Throughout the twentieth century, water has been an object of study by different disciplines, perspectives and cultures, often driven by a variety of ideological positionings. An ever-present subject of political, economic, geographic and cultural debate, water has, in parallel, been used materially and symbolically in a variety of artistic, literary, cinematic, and sonic projects, within the creative environment lately. Previously taken for granted and fixed units of analysis, or ways of seeing, based on concepts such as time, space, nation-state, socio-economic formation, are no longer seen as bounded and delimited based on the ‘permanent’ imagined site of ‘land’. Influx, fluidity, perturbation, liquidity, self-representation, immigration, homelessness, nomadism, stateless, are but examples of the discursive and aesthetic formations used now by researchers and artists who consciously and constantly reposition their epistemic and aesthetic premises across the continuum between the two poles of water–land.
More recently, the intersections between climate change, late capitalism and neo-colonialism, a globalized trade system, the advent of the anthropocene, and the deep, mostly catastrophic, transformations of those junctions, have incited many scholars and artists to look for alternative understandings of the role of water and its intrinsic relationship to life that explore better futures, not only in the context of humans but also of non-humans and the very fabric of the planet itself.

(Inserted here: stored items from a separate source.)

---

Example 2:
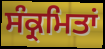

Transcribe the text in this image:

ਸੰਕ੍ਰਮਿਤਾਂ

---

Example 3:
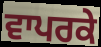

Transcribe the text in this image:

ਵਾਪਰਕੇ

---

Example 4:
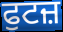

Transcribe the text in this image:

ਫੁਟਜ਼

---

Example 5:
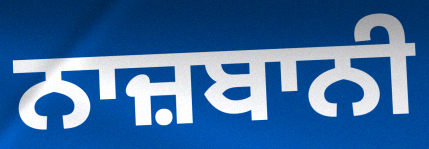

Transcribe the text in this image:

ਨਾਜ਼ਬਾਨੀ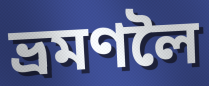
ভ্ৰমণলৈ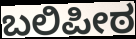
ಬಲಿಪೀಠ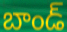
బాండ్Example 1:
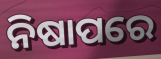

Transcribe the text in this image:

ନିଷାପରେ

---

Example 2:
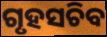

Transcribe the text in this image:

ଗୃହସଚିବ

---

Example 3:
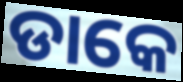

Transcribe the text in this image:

ଡାକେ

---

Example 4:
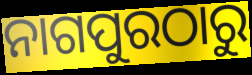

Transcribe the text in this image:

ନାଗପୁରଠାରୁ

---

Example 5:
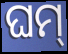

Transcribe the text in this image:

ଘମ୍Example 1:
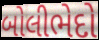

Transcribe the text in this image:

બોલીભેદો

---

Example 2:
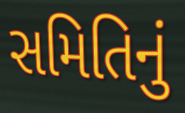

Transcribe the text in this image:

સમિતિનું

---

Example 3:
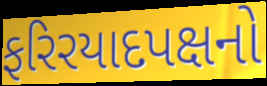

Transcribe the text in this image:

ફરિરયાદપક્ષનો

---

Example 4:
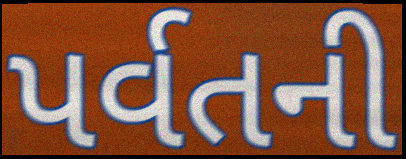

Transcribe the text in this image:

પર્વતની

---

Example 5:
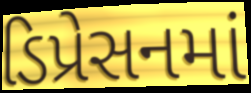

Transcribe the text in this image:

ડિપ્રેસનમાં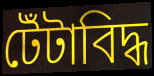
টেঁটাবিদ্ধ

Such approaches will be the focus of this conference, which is organized by the Doha Institute and Qatar’s newest visual arts festival, Rubaiyat Qatar. We seek critical redefinition and approaches to water ways. We invite proposals for papers spanning a range of disciplines, including, but not limited to, politics, economics, geography, sociology, anthropology, history, philosophy, cultural studies and the creative arts, that take water as their central theme. Within this we would welcome proposals that consider water as both a site of traditional and emerging knowledge, of regulation and of liberation, of the managed and the unmanaged, and as a site of fluidity and liquidity that might offer greater understanding of the past, the present and what might be to come.
We believe by creating such cross-sectional platforms, the conference will boost the relevant communities of researchers and artists and further develop the quantity as well as the quality of water studies and artistic projects, while emphasizing the inter-sectional nature of the epistemic and the aesthetic aspects of water in our times and beyond.
The Doha Institute for Graduate Studies (DI) was founded in Qatar in 2015 as a Doha-based independent institution of higher education. The Institute offers MA and PhD programs in two schools: the School of Social Sciences and Humanities and the School of Economics, Administration and Public Policy. The Institute adopts a student-centred approach to learning, promotes interdisciplinary research, and uses Arabic as the primary language of instruction, with fluency in English a requirement.
Rubaiyat Qatar is a countrywide quadrennial visual-arts exhibition that will launch its inaugural edition in October 2026. A collaborative project in conjunction with a number of Qatar-based institutions, the programme also incorporates a variety of academic programmes, pop-up exhibitions and workshops that will unfold over the years preceding the opening.
Proposal requirements:
- 250–500 word abstract
- Abstracts and papers will be accepted in either Arabic or English.